Il presidente Macalli vorrebbe creare una Lega Pro con squadre che rispettino il criterio dell’età media sotto i 25 anni. Questa norma creerebbe una forbice capace di tagliare miriadi di carriere di calciatori ultra venticinquenni impiegati in Lega Pro, costretti così ad emigrare in Serie D (dove tra l’altro c’è la regola della minima presenza di under in campo) o cercare invano la chiamata dalle isole felici di A e B.
La riforma creerebbe dunque uno squilibrio pazzesco tra i campionati, con squadre costrette a centellinarsi i tesseramenti di calciatori over 25 per non perdere il requisito dell’età media, facendo perdere quindi tutto ciò che è riconducibile al calcio: va in campo chi merita.
L’impoverimento del campionato con la riforma, con una Lega Pro che si ridurrebbe ad uno step successivo del campionato Primavera, porterebbe inevitabilmente ad una perdita di entusiasmo attorno alle squadre, ridotte a serbatoi e laboratori per giovani naturalmente non attaccati alla maglia e che cercano nella Lega Pro il pass tanto ambito per l’università del calcio formata da A e B, un’università del calcio che (come già fatto per questioni extra terreno di gioco) tenta di scopiazzare con pochissimo successo i modelli del calcio inglese e tedesco.

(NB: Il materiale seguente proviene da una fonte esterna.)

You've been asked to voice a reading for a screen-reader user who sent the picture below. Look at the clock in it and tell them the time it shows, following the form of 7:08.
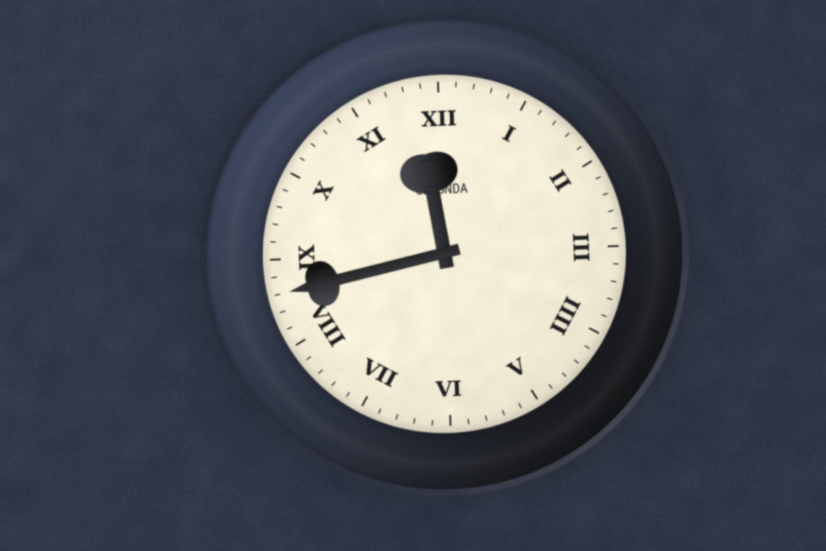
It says 11:43
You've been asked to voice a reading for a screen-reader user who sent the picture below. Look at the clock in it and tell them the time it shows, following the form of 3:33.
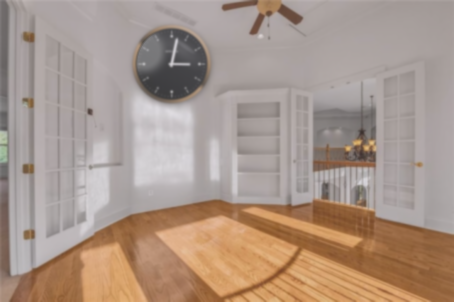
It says 3:02
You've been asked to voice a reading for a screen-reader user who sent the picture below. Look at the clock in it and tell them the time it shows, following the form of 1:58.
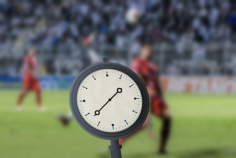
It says 1:38
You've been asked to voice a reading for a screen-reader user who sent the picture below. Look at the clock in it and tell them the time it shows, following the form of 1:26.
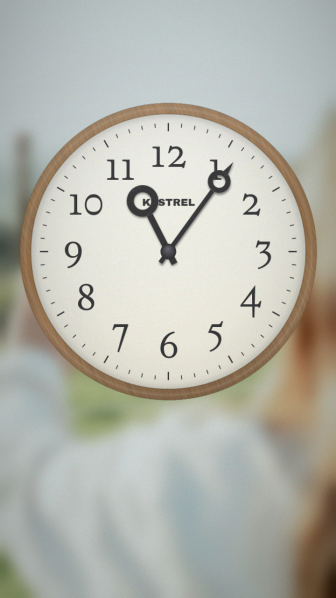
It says 11:06
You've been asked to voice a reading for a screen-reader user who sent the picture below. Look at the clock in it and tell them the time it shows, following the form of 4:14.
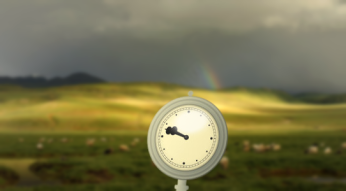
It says 9:48
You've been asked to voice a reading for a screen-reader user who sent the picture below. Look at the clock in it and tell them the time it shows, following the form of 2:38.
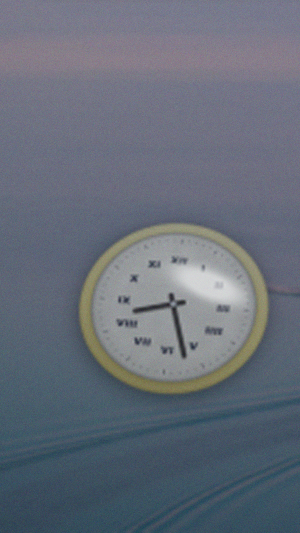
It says 8:27
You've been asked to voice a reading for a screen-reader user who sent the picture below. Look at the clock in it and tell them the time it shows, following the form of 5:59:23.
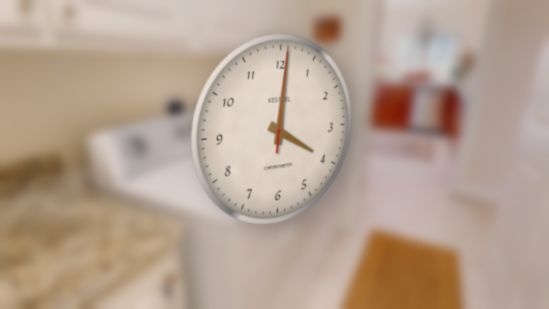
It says 4:01:01
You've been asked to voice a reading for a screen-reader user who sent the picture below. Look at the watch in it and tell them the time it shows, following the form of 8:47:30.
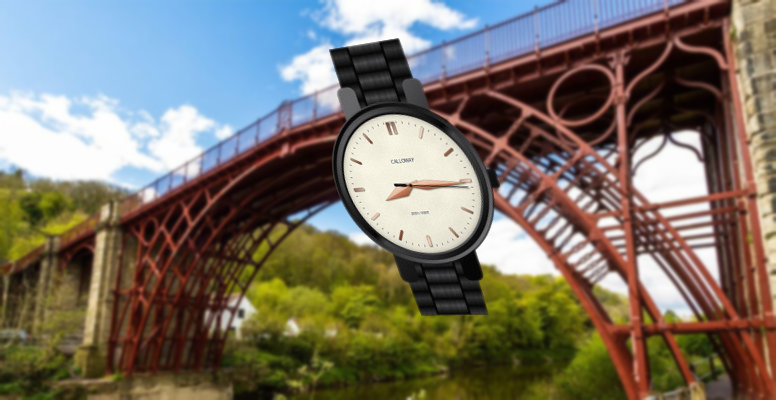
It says 8:15:16
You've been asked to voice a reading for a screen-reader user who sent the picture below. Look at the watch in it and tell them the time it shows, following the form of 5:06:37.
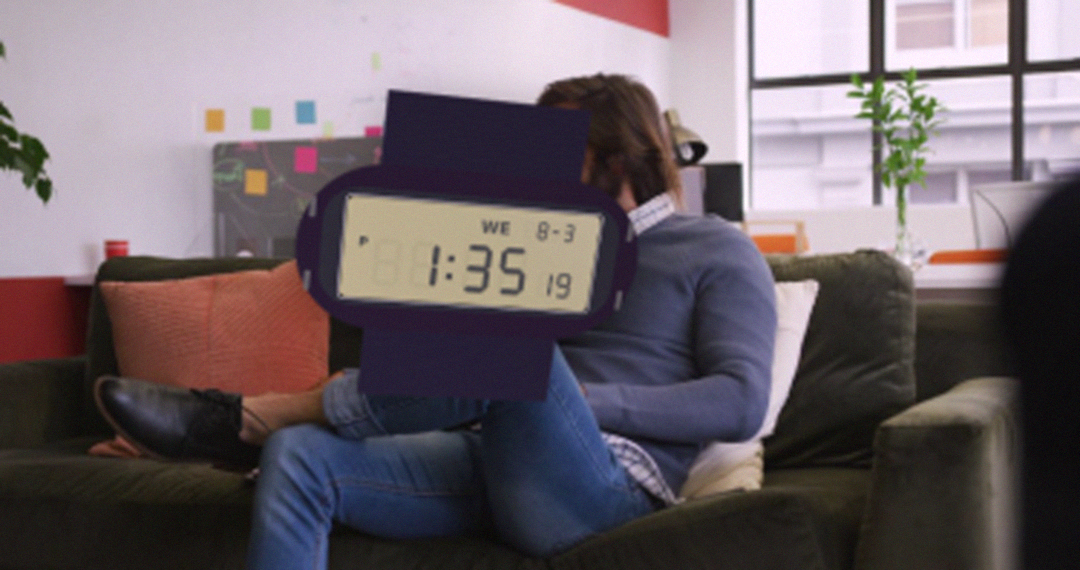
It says 1:35:19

In una nota trasmissione domenicale Francesco Ghirelli, direttore generale della Lega Pro, ha esposto il parere ufficiale dell’istituzione della terza serie nazionale: “un giocatore che a 25 anni gioca ancora in Lega Pro dovrebbe pensare a qualche altra possibilità lavorativa, noi della Lega Pro possiamo quindi incitare questi giocatori a cercarsi un’altra possibilità se non riescono a compiere il salto verso le Serie A e B”.
La riforma, se attuata nel prossimo consiglio di Lega del 21 novembre, porterà ad un abisso tra le squadre di A e B ed il resto della nazione, per di più retrocedere dalla B alla Lega Pro e, dall’altra faccia, salire in B dalla Lega Pro implica per presidenti, aree tecniche e calciatori cambiamenti radicali di rose e programmazioni.
Il problema principale della riforma è il reale effetto che avrà sulla materia prima del gioco del calcio: i calciatori. Macalli & c. hanno disegnato questo diabolico progetto per permettere alle società di Lega Pro di fungere da serbatoi per le serie superiori, ma l’effetto probabilmente sarebbe proprio quello contrario: le società attingono sempre meno dalle serie inferiori e quindi la Lega Pro diventerebbe non il liceo per l’università del calcio nazionale ma l’anticamera di un declassamento: i calciatori che, ovviamente, allo scoccare del 25° anno non vedranno il treno di A e B finiranno con l’essere posti sul mercato della Serie D, una parabola molto simile al leitmotiv dei giovani laureati dei nostri tempi che vedono bruciare le loro ambizioni ed i loro sogni in lavoretti di fortuna (quando va bene).
La Lega Pro segue il filo conduttore dell’intero movimento calcistico italiano: siamo in crisi.
In ogni caso nelle stanze dei bottoni deve entrare una convinzione quasi simile a quella che dovrebbe assieparsi sui banchi del Parlamento Europeo quando si discute del destino economico dell’Unione Europea: la crisi non si risolve con l’austerità.
Davvero l’abbassamento dell’età media porterà ad un abbassamento dei costi? Oppure i pochi giovani di valore diventeranno una merce il cui costo schizzerà alle stelle? E così saremo tutti al punto di partenza, con il gap però di aver intaccato ancor di più il sale del calcio, ciò che lo rende appetitoso alla bocca dei consumatori: la passione, la programmazione, il merito.
Le reazioni da parte degli addetti ai lavori alla proposta di riforma di Macalli non si sono fatte attendere. Sui social network molti calciatori di Lega Pro e non raccolgono i loro dissensi al grido di “va in campo chi merita, no all’età media”. Il dissenso ha visto già nomi illustri come Ighli Vannucchi, Alì Lolli, Pablo Cesar Barrientos, Luciano, Simone Tiribocchi, Clayton Dos Santos, Ledian Memushaj, Omar Torri, Trevor Trevisan e Denis Tonucci.